[Provided passage]:
........
Recipient demographics
| Characteristic | |||
|---|---|---|---|
|
| |||
| Negative biopsy (steroid withdrawal) | Positive biopsy (steroid maintained) | p | |
| Age | 43.8±8.70 | 41.9±9.13 | NS |
| Sex (male %) | 55% | 65% | NS |
| Race (caucasian %) | 95% | 100% | |
| Transplant number (first %) | 100% | 100% | |
| PRA % | 0.7±2.8 | 1.2±3.4 | NS |
| Dialysis (% HD) | 60% | 71% | NS |
Data are mean ± standard deviation. HD: preoperative mode of dialysis = hemodialysis; PRA%: % panel reactive antibody.
Rejection
A total of 41 early protocol biopsies were performed in 41 patients between three and six months. Twenty-six out of 41 patients had one-year followup protocol biopsies that were adequate for analysis; 12 of 41 patients had 16 additional protocol biopsies beyond the followup biopsy. Overall, a total of 85 protocol biopsies were performed. In addition to protocol biopsies, 24 of 41 patients underwent for-cause biopsies for allograft dysfunction at some point during the five years of followup.
........
[Provided information]:

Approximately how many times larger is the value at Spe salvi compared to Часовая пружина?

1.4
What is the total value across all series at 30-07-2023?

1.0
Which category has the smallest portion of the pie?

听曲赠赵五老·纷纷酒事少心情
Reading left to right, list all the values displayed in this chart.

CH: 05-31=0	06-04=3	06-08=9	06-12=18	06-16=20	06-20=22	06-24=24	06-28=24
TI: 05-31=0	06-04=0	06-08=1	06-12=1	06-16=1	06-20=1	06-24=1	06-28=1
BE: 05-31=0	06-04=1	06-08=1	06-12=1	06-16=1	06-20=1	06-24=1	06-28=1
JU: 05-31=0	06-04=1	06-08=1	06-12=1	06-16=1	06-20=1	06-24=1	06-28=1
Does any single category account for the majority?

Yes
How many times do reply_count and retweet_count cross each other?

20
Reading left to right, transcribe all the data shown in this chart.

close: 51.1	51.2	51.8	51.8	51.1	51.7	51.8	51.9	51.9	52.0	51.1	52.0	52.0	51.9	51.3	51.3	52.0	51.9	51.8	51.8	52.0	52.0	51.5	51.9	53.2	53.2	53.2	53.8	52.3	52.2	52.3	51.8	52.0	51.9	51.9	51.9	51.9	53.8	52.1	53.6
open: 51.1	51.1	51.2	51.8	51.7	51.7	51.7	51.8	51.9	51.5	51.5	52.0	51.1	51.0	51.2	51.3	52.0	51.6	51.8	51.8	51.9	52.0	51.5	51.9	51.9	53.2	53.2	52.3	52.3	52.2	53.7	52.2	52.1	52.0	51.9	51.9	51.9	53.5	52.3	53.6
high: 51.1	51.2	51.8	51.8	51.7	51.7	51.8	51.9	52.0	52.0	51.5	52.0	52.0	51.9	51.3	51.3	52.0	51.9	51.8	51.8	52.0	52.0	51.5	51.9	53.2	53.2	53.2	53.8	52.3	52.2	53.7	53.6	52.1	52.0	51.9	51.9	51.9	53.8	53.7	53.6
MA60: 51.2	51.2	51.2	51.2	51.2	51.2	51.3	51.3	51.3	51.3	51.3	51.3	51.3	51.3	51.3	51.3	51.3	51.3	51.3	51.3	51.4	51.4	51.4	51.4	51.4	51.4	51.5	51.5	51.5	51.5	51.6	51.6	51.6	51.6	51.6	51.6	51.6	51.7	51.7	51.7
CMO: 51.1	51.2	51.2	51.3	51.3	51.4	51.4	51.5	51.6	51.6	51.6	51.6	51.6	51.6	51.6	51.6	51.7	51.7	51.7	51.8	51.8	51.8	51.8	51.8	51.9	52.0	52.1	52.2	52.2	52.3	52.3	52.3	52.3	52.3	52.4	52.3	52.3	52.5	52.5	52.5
........
[Required action A]:
In the transplant biopsy study excerpt, how many protocol biopsies were performed in total?
[Required action B]:
Continue the transplant biopsy study excerpt from its final sentence.

[Expected answer A]:
A total of 85 protocol biopsies were performed.

[Expected answer B]:
Fifty-one percent of patients had no histological changes on early protocol biopsy (negative biopsy group) and prednisone therapy was withdrawn. The one-year protocol biopsy of these patients (n=14) showed that 57% remained negative, 36% developed borderline rejection, and 7% developed Banff IB rejection. Patients who later developed borderline rejection were restarted on steroid therapy. Forty-four percent of patients had borderline changes on early protocol biopsy (borderline biopsy group) and prednisone therapy was maintained. The one-year protocol biopsy of these patients (n=11) showed that 36% were negative, 55% remained borderline, and 9% developed C4d+/DSA+ subclinical humoral changes (Fig. 1).
Fig. 1.
Early protocol biopsy results. Twenty patients had one-year followup protocol biopsies that were adequate for analysis. aPatients later developed antibody-mediated rejection at 18 months.
Of note, IFTA was quantified using the Banff classification. Grade I represented mild IF/TA and Grade II represented moderate IF/TA. There was only one case of Grade II IF/TA on protocol biopsy. The remaining protocol biopsies were Grade I IF/TA.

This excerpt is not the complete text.